§ Actividades propuestas
1. Según la reseña de Señales, ¿qué tres funciones cumple Shyamalan en la película, aparte de interpretar un pequeño personaje?
2. Enumera todas las películas de Shyamalan que se nombran en la reseña de Señales.
3. Redacta la continuación de la reseña de Señales a partir de su último párrafo.

§ Texto del documento
━━━━━━━━━━━━━━━━━━━━━━━━━━━━━━

EL FIN DEL MUNDO parece haber llegado y unos extraños jeroglíficos lo anuncian. Lo que no se sabe es si son señales divinas o si, más bien, son mensajes de extraterrestres que han llegado a la Tierra. En medio del dilema, se va estructurando el argumento de una película que mezcla el género fantástico con el terror psicológico y que nos llega con el título de Señales.
Se trata de la tercera cinta que llega al país del afamado realizador hindú-estadounidense Manoj Night Shyamalan (se pronuncia xámalan), quien gusta del misterio como eje temático de sus filmes, tal y como lo demostró con creces en El sexto sentido (1999), donde el más allá se confunde con la realidad del más acá, y en El protegido (2000), donde los tonos misteriosos tienen que ver con el mundo de las historietas dibujadas.
Ahora, en Señales, Shyamalan se comporta como guionista, productor y director, amén de que se guarda un pequeño e importante personaje para él (suficiente para evidenciar que no es buen actor), y nos narra una historia a partir de unos extraños signos que aparecen en las tierras sembradas de maíz del reverendo Graham Hess. Allí los tallos se doblan sin romperse mientras dibujan figuras con líneas y círculos.
Estos tipos de señales fueron anunciados y explotados por la televisión allá por los años 80, escandalillo para asustar y aumentar audiencias, pero que no pasó a más. El director Night Shyamalan retoma ese breve momento televisual para alargarse con un relato que incluye criaturas alienígenas y personajes que viven el terror desde el aislamiento de su finca: milpa enorme.

━━━━━━━━━━━━━━━━━━━━━━━━━━━━━━

Datos de coordenadas de puntos clave:
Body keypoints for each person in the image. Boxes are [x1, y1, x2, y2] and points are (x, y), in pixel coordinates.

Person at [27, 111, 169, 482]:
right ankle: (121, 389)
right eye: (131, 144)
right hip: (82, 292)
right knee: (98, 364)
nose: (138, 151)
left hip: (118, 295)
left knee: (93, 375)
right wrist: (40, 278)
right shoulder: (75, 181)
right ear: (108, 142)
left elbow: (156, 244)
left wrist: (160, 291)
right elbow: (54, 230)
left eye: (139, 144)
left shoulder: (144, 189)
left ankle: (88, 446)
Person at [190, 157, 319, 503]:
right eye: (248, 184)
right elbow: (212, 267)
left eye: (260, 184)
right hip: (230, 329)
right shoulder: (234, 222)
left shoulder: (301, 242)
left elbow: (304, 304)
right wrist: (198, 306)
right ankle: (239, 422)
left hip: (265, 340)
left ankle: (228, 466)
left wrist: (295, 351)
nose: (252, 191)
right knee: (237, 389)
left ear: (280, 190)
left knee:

━━━━━━━━━━━━━━━━━━━━━━━━━━━━━━

§ Respuestas escritas
1. Es guionista, productor y director.

2. Señales, El sexto sentido (1999) y El protegido (2000).

3.
Así es: el horror va por dentro de los personajes, arrinconados ante hechos de difícil comprensión. Ellos son el reverendo Graham Hess (encarnado por Mel Gibson), quien arrastra un retiro de la fe luego de la muerte de su esposa; su hijo Morgan (Rory Culkin), niño asmático a quien le llegan fácil los libros sobre visitas espaciales; su hermanita Bo (Abigail Breslin), la más pequeña de la familia; y el tío Merrill (Joaquin Phoenix), hermano de Graham.
Cierto que el filme peca por una morosidad cansina al narrar (con diálogos que se lerdean en una solemnidad inútil), por lo que se le siente lento; sin embargo, también es cierto que Night Shyamalan impone su estilo de hacer cine, donde los acontecimientos se arman poco a poco (como si fueran dosis de homeopatía), mientras la historia camina con pausas deliberadas y (sobre todo) con un manejo casi perfecto de la cámara y de la música (para sugerir estados de ánimo).
Advertencia: hay que ponerle ojo a aquellas señales extrañas que de pronto nos llegan. ¿Qué hay detrás de ellas? Aprendamos de la película.